Colin outside of the residence halls at Providence

Colin outside of the residence halls at Providence

As he has grown in his Christian faith, Colin has “realized that my goal is met in Christ and in the scriptures. A Christian experience is submitting to the Holy Spirit and being renewed.”

It’s the renewal of the whole person that is right at the center of a Providence education. Sure, Providence want students to go far, to be leaders, to be shakers. But what could be more important than allowing your heart and your mind to be made new in Jesus. Providence’s motto is “In Christ, All Things New” and we believe that is most pointedly demonstrated in students’ spiritual lives.

When talking about his spiritual outlook, Beveridge speaks about surrender and submission, not in a dreary way, but with freedom and light in his voice. Colin remembered the 2nd half of Dr. Scott Swanson’s New Testament class as being a high point in his time at Providence so far.

“He [Swanson] talked about the already-and-not-yet and the mystery of the gospel–not as an unknown, but as a once-concealed secret that has now been revealed in Christ.”
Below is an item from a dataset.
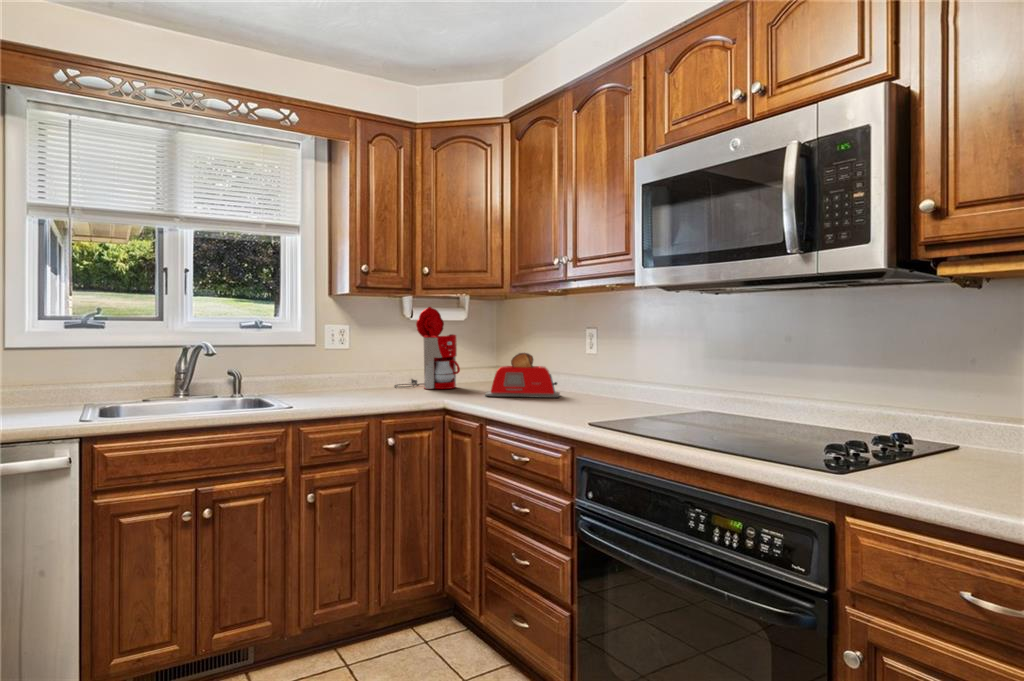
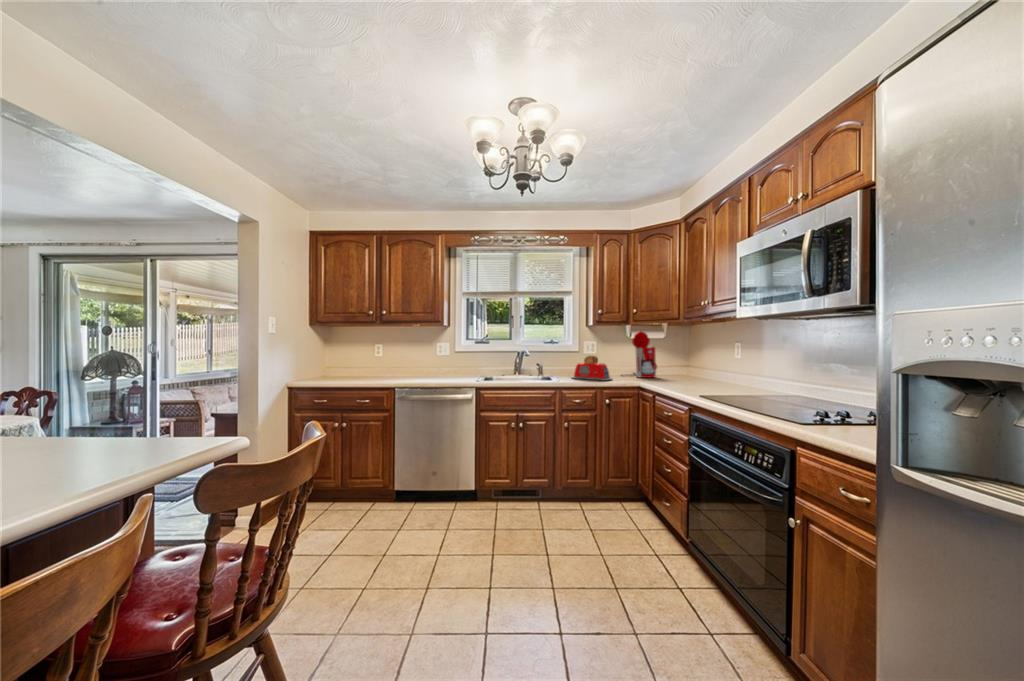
toaster: present [485,353,560,398] -> present [572,356,612,381]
“One of the most important distinguishing aspects at Providence is the relationship I have with the professors,” Beveridge said. He has also appreciated the self-assessment that happens at Providence in revising the approach toward academics, better community, and in the signature Avodah program.Having grown up outside the reformed tradition, Colin values the Reformed tradition’s ability to create a desire to turn straight to Scripture.”In addition to his enjoyment of academic life at Providence, Colin enjoys the outdoors and has recently taken on work as a carpenter’s apprentice. This May, he plans on marrying his fiancee Britta Stadem, an art teacher from South Dakota. Beyond college, Colin would like to take up carpentry permanently and possibly opening a small business with his future wife.